* [Data excerpts]:
<<<<

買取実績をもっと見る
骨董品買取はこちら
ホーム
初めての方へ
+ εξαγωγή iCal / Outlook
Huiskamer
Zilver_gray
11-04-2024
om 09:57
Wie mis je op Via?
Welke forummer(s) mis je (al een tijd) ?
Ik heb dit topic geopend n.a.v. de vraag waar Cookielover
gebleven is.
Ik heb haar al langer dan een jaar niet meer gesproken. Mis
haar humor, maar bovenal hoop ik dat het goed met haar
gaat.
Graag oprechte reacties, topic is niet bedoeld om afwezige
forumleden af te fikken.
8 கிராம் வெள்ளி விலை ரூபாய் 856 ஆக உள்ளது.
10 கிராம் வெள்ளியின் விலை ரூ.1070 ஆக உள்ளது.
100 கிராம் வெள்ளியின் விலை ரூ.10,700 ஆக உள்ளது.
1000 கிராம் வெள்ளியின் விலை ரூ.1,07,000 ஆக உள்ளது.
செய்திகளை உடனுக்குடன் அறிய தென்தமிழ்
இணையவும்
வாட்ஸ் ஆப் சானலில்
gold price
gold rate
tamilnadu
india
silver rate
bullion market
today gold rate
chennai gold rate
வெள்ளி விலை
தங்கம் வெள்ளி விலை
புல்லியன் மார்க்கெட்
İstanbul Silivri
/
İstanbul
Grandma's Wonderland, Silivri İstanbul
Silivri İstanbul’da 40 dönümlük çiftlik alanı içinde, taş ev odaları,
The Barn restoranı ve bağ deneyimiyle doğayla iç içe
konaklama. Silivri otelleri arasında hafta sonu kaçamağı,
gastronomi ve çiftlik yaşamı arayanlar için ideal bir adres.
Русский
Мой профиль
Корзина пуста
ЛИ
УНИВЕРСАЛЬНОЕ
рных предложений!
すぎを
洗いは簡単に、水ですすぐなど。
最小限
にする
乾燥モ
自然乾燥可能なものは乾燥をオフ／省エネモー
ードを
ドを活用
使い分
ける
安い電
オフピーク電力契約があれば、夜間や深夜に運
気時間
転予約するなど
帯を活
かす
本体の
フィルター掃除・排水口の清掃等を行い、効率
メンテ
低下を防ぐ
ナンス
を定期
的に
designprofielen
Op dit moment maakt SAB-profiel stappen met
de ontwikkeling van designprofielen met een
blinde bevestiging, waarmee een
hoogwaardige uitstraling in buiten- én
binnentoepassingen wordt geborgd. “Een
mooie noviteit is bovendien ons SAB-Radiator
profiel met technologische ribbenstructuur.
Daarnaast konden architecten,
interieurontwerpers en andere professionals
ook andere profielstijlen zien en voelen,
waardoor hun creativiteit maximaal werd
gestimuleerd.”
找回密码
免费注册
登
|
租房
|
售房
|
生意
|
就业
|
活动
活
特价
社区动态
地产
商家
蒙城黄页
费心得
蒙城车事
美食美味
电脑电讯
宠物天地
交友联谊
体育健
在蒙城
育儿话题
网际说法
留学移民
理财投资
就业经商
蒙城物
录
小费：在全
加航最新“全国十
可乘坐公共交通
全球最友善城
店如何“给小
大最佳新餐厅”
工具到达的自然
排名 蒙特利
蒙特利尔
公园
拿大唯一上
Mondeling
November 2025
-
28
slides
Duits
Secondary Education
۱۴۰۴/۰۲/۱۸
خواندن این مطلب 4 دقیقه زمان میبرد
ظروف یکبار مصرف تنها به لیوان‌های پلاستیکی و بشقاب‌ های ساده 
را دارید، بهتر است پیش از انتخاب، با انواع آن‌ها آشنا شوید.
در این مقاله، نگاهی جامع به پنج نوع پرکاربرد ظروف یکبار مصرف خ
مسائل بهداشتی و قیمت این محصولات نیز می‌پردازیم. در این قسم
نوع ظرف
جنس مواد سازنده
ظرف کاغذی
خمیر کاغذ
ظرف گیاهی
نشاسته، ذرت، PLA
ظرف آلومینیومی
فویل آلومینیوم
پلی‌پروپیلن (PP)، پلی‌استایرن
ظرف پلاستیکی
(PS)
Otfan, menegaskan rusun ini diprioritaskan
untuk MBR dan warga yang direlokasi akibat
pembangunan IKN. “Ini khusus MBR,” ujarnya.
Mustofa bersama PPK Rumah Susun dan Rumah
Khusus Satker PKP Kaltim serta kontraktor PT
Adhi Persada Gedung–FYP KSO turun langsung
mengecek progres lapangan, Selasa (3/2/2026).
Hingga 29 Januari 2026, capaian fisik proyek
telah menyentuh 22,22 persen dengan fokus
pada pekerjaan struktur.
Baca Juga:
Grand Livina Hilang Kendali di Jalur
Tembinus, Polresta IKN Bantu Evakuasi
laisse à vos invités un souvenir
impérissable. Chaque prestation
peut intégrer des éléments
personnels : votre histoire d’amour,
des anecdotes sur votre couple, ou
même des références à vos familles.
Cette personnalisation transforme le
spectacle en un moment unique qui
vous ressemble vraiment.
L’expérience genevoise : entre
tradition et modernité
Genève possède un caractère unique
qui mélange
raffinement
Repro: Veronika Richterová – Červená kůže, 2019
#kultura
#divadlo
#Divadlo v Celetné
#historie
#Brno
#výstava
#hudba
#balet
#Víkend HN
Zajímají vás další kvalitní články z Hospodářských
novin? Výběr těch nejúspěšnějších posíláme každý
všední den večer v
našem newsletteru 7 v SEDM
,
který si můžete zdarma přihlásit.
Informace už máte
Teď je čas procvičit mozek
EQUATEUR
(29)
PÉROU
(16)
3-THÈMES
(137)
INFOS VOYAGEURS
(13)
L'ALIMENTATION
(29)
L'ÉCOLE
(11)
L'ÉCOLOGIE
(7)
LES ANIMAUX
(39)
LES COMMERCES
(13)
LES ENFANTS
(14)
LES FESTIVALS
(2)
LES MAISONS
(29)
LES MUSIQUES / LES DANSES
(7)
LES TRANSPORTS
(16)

>>>>

* [Your instructions]:
Every line holding the word "Silivri" should be copied out of the material.

* [Response]:
İstanbul Silivri
Grandma's Wonderland, Silivri İstanbul
Silivri İstanbul’da 40 dönümlük çiftlik alanı içinde, taş ev odaları,
konaklama. Silivri otelleri arasında hafta sonu kaçamağı,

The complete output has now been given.